Bienestar

Milena González, psicóloga con especialidad en el progreso de la infancia, afirma: No reprendas a tu niño si exhibe un tic. Estos brotan frente a la tensión, la ansiedad, el desbordamiento de las emociones o el cansancio.

Una profunda reflexión

Milena González, psicóloga

Milena González, psicóloga

Youtube/ 'Aprendemos Juntos'

En el transcurso de los últimos tiempos, diversos psicólogos y otros expertos de la industria han comenzado a publicar en plataformas sociales para sensibilizar sobre la salud mental y trasladar estos conocimientos al público general. Perfiles como Fernando Mora, María Esclapez o Elizabeth Clapés se han consolidado como divulgadores de gran impacto, reconocidos por dar sugerencias y apoyar a los usuarios a la hora de detectar patrones tóxicos y acciones dañinas.

Igualmente, hay un sector de especialistas en formación y cuidado infantil (como Alberto Soler, Isabel Rojas Estapé o Milena González, entre otros) que se apoyan en redes como Instagram o TikTok para sostener que la niñez y la etapa adolescente son periodos determinantes del crecimiento y que lo experimentado en esa época impacta a los niños de manera permanente.

Madre con sus hijos
Madre con sus hijosPexels

En una de sus recientes grabaciones en TikTok, plataforma donde reúne a más de 440.000 seguidores, la especialista Milena González explicó cómo gestionar diversos escenarios con los niños, poniendo el foco en los tics nerviosos que manifiestan a veces.

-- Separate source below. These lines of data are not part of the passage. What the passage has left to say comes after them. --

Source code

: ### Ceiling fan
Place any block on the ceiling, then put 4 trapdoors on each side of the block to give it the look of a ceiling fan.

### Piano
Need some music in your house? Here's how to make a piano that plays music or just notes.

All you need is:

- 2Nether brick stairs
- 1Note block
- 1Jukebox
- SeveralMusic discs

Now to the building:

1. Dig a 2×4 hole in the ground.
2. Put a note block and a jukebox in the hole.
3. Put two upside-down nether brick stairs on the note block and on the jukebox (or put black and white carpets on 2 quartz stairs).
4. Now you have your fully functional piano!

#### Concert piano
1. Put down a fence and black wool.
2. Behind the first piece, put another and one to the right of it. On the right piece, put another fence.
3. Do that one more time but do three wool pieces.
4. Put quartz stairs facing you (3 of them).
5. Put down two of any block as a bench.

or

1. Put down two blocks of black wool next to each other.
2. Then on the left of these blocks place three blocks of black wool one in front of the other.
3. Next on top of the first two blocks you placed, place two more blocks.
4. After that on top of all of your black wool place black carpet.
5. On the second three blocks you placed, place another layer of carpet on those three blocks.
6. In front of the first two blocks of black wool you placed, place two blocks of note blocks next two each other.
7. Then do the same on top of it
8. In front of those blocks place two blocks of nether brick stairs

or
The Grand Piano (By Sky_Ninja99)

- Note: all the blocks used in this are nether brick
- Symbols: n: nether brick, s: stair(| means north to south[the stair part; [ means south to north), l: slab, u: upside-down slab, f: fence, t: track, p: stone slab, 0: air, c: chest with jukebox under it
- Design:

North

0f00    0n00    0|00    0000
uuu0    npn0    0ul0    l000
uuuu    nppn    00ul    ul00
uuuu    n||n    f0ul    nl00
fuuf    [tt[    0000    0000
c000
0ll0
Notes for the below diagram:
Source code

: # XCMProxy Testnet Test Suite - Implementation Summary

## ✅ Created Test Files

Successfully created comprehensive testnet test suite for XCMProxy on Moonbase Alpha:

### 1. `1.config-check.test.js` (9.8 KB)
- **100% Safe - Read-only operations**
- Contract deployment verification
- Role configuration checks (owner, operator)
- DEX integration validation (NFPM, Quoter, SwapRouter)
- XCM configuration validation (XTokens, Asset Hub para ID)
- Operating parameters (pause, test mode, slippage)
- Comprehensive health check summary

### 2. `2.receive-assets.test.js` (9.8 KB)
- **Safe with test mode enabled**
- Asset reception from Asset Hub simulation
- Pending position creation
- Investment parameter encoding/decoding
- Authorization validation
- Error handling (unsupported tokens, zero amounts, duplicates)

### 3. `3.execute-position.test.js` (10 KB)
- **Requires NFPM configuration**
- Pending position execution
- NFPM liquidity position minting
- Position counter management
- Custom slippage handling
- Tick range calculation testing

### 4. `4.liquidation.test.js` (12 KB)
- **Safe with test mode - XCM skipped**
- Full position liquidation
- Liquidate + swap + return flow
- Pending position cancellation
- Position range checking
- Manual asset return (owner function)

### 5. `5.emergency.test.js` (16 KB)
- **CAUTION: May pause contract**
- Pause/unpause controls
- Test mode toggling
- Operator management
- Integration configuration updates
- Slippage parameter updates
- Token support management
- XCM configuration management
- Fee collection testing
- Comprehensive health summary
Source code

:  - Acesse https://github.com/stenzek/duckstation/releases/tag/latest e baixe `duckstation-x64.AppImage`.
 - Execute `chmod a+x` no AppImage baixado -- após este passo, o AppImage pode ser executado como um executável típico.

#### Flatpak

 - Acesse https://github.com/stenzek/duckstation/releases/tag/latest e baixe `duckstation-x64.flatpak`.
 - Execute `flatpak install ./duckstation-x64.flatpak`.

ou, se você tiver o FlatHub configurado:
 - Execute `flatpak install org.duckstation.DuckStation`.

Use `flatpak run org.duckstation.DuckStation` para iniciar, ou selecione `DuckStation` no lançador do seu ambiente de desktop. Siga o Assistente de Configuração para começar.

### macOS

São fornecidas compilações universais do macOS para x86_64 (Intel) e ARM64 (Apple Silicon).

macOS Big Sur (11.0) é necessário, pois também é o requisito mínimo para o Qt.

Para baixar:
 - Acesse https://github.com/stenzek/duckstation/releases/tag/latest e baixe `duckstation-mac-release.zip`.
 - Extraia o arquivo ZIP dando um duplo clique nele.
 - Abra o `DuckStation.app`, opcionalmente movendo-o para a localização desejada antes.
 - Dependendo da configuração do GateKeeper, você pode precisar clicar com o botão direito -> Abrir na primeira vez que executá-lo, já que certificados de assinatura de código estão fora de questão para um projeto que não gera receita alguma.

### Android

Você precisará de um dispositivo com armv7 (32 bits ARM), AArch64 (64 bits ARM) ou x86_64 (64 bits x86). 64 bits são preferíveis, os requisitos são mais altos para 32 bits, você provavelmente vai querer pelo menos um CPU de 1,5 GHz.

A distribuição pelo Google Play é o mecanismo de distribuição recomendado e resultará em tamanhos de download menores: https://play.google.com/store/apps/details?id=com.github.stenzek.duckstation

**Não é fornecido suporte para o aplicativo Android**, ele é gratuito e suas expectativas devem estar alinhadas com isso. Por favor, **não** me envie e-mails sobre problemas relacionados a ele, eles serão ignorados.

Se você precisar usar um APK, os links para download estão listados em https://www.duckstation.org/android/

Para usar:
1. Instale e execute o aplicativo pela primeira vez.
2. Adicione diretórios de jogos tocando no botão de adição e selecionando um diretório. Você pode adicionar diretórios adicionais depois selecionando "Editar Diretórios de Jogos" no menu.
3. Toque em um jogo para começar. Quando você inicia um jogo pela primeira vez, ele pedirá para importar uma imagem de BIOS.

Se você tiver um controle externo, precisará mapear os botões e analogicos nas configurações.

''Si detectas un movimiento involuntario en tu hijo, lo más perjudicial que podrías hacer es recriminarlo. '¿Podrías dejar de mover los ojos de ese modo, que me estás alterando?', '¿A qué se debe ese gesto?', 'Deja de aclarar la garganta así'. Aunque tu propósito real sea brindarle apoyo, esa no resulta la mejor estrategia. Un tic no es una manía, no representa un desafío y mucho menos es una acción que tu hijo realice voluntariamente. En gran parte de las situaciones, estos gestos son una reacción del sistema nervioso'', detalló la experta.

González señaló que diversos factores (genéticos, ambientales y psicológicos) desencadenan los tics, subrayando que estos emergen frecuentemente en momentos de estrés, ansiedad, fatiga o saturación emocional. Por tal razón, reprender a un infante por manifestar un tic es ineficaz: lejos de aminorar su ritmo, es probable que se agudice como consecuencia de la presión y el sentimiento de vergüenza.

¿Cómo actuar si nuestro pequeño manifiesta un tic?

Para concluir, la especialista detalló las pautas que un progenitor o tutor debe seguir en este contexto: ''Lo primordial es mantener la serenidad. Son sucesos muy comunes; de hecho, se calcula que el 20% de los menores los padecerán. La mayoría presentan una trayectoria breve. Evita recriminar al pequeño ante otras personas e instrúyelo en métodos de relajación y respiración. Analiza el entorno y consúltale si percibe mayor fatiga o si ha pasado por variaciones. Incentiva periodos de reposo, actividades lúdicas libres, mayor interacción y una carga menor de estrés. Si te proporciona calma visitar a un profesional, hazlo. Ten en cuenta que tu hijo precisa de un adulto que le transmita protección, pues a menudo, cuando el sistema nervioso se apacigua, el tic se esfuma por cuenta propia''.